▸ Short task
Write out the lines below as a numbered list, and leave out any blank lines.

▸ Task data
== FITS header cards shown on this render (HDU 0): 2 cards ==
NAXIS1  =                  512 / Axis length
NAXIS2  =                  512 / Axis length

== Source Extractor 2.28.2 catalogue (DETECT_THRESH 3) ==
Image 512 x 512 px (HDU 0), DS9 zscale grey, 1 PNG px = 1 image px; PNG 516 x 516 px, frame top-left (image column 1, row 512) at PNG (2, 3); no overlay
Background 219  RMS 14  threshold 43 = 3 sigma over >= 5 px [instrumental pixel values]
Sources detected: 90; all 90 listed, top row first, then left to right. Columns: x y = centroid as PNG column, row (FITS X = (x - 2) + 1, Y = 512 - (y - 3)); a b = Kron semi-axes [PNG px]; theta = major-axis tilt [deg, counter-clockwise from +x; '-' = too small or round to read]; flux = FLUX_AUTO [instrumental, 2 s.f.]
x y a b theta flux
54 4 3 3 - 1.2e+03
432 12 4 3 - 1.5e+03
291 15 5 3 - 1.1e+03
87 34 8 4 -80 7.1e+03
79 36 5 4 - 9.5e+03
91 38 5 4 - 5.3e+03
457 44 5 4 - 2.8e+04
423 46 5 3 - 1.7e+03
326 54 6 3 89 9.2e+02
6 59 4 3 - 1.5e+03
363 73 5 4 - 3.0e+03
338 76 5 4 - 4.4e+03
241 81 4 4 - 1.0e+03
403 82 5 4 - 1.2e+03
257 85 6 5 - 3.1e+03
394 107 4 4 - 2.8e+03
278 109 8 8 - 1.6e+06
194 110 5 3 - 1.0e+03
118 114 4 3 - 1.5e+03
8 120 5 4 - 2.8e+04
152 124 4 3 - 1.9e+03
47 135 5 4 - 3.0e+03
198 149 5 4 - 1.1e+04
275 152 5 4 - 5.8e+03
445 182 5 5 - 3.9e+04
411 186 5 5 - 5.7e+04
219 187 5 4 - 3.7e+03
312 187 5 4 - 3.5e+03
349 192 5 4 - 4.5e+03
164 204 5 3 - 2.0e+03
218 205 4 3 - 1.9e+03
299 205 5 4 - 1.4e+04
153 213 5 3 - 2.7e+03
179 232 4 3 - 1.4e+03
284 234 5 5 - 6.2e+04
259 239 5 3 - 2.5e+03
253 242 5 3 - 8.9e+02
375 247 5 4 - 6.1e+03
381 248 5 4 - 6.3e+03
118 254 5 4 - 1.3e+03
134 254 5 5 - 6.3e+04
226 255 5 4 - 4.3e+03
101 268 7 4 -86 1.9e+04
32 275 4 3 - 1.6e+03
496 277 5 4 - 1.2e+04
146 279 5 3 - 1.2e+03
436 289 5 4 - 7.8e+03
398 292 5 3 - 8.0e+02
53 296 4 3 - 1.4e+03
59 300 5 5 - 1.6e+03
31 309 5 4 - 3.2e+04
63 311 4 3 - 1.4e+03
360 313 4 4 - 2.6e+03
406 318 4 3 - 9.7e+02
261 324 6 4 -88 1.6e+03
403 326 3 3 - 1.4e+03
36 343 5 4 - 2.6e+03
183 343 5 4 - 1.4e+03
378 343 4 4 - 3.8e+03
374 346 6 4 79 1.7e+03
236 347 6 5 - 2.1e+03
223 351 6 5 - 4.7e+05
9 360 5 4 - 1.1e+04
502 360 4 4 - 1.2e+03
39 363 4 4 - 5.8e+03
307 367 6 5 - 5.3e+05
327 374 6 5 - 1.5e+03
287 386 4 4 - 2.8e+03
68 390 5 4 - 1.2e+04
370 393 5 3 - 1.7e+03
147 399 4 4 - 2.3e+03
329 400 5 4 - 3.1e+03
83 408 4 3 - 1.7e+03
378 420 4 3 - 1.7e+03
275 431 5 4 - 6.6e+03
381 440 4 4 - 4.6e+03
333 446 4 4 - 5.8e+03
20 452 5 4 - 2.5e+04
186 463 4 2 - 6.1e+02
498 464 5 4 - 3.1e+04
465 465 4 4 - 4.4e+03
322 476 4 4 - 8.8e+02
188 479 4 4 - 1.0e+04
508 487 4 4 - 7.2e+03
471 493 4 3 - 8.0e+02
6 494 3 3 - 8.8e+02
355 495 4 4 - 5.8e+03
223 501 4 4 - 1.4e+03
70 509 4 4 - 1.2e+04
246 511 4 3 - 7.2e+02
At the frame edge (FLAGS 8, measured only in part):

▸ Exercise solution
1. == FITS header cards shown on this render (HDU 0): 2 cards ==
2. NAXIS1  =                  512 / Axis length
3. NAXIS2  =                  512 / Axis length
4. == Source Extractor 2.28.2 catalogue (DETECT_THRESH 3) ==
5. Image 512 x 512 px (HDU 0), DS9 zscale grey, 1 PNG px = 1 image px; PNG 516 x 516 px, frame top-left (image column 1, row 512) at PNG (2, 3); no overlay
6. Background 219  RMS 14  threshold 43 = 3 sigma over >= 5 px [instrumental pixel values]
7. Sources detected: 90; all 90 listed, top row first, then left to right. Columns: x y = centroid as PNG column, row (FITS X = (x - 2) + 1, Y = 512 - (y - 3)); a b = Kron semi-axes [PNG px]; theta = major-axis tilt [deg, counter-clockwise from +x; '-' = too small or round to read]; flux = FLUX_AUTO [instrumental, 2 s.f.]
8. x y a b theta flux
9. 54 4 3 3 - 1.2e+03
10. 432 12 4 3 - 1.5e+03
11. 291 15 5 3 - 1.1e+03
12. 87 34 8 4 -80 7.1e+03
13. 79 36 5 4 - 9.5e+03
14. 91 38 5 4 - 5.3e+03
15. 457 44 5 4 - 2.8e+04
16. 423 46 5 3 - 1.7e+03
17. 326 54 6 3 89 9.2e+02
18. 6 59 4 3 - 1.5e+03
19. 363 73 5 4 - 3.0e+03
20. 338 76 5 4 - 4.4e+03
21. 241 81 4 4 - 1.0e+03
22. 403 82 5 4 - 1.2e+03
23. 257 85 6 5 - 3.1e+03
24. 394 107 4 4 - 2.8e+03
25. 278 109 8 8 - 1.6e+06
26. 194 110 5 3 - 1.0e+03
27. 118 114 4 3 - 1.5e+03
28. 8 120 5 4 - 2.8e+04
29. 152 124 4 3 - 1.9e+03
30. 47 135 5 4 - 3.0e+03
31. 198 149 5 4 - 1.1e+04
32. 275 152 5 4 - 5.8e+03
33. 445 182 5 5 - 3.9e+04
34. 411 186 5 5 - 5.7e+04
35. 219 187 5 4 - 3.7e+03
36. 312 187 5 4 - 3.5e+03
37. 349 192 5 4 - 4.5e+03
38. 164 204 5 3 - 2.0e+03
39. 218 205 4 3 - 1.9e+03
40. 299 205 5 4 - 1.4e+04
41. 153 213 5 3 - 2.7e+03
42. 179 232 4 3 - 1.4e+03
43. 284 234 5 5 - 6.2e+04
44. 259 239 5 3 - 2.5e+03
45. 253 242 5 3 - 8.9e+02
46. 375 247 5 4 - 6.1e+03
47. 381 248 5 4 - 6.3e+03
48. 118 254 5 4 - 1.3e+03
49. 134 254 5 5 - 6.3e+04
50. 226 255 5 4 - 4.3e+03
51. 101 268 7 4 -86 1.9e+04
52. 32 275 4 3 - 1.6e+03
53. 496 277 5 4 - 1.2e+04
54. 146 279 5 3 - 1.2e+03
55. 436 289 5 4 - 7.8e+03
56. 398 292 5 3 - 8.0e+02
57. 53 296 4 3 - 1.4e+03
58. 59 300 5 5 - 1.6e+03
59. 31 309 5 4 - 3.2e+04
60. 63 311 4 3 - 1.4e+03
61. 360 313 4 4 - 2.6e+03
62. 406 318 4 3 - 9.7e+02
63. 261 324 6 4 -88 1.6e+03
64. 403 326 3 3 - 1.4e+03
65. 36 343 5 4 - 2.6e+03
66. 183 343 5 4 - 1.4e+03
67. 378 343 4 4 - 3.8e+03
68. 374 346 6 4 79 1.7e+03
69. 236 347 6 5 - 2.1e+03
70. 223 351 6 5 - 4.7e+05
71. 9 360 5 4 - 1.1e+04
72. 502 360 4 4 - 1.2e+03
73. 39 363 4 4 - 5.8e+03
74. 307 367 6 5 - 5.3e+05
75. 327 374 6 5 - 1.5e+03
76. 287 386 4 4 - 2.8e+03
77. 68 390 5 4 - 1.2e+04
78. 370 393 5 3 - 1.7e+03
79. 147 399 4 4 - 2.3e+03
80. 329 400 5 4 - 3.1e+03
81. 83 408 4 3 - 1.7e+03
82. 378 420 4 3 - 1.7e+03
83. 275 431 5 4 - 6.6e+03
84. 381 440 4 4 - 4.6e+03
85. 333 446 4 4 - 5.8e+03
86. 20 452 5 4 - 2.5e+04
87. 186 463 4 2 - 6.1e+02
88. 498 464 5 4 - 3.1e+04
89. 465 465 4 4 - 4.4e+03
90. 322 476 4 4 - 8.8e+02
91. 188 479 4 4 - 1.0e+04
92. 508 487 4 4 - 7.2e+03
93. 471 493 4 3 - 8.0e+02
94. 6 494 3 3 - 8.8e+02
95. 355 495 4 4 - 5.8e+03
96. 223 501 4 4 - 1.4e+03
97. 70 509 4 4 - 1.2e+04
98. 246 511 4 3 - 7.2e+02
99. At the frame edge (FLAGS 8, measured only in part):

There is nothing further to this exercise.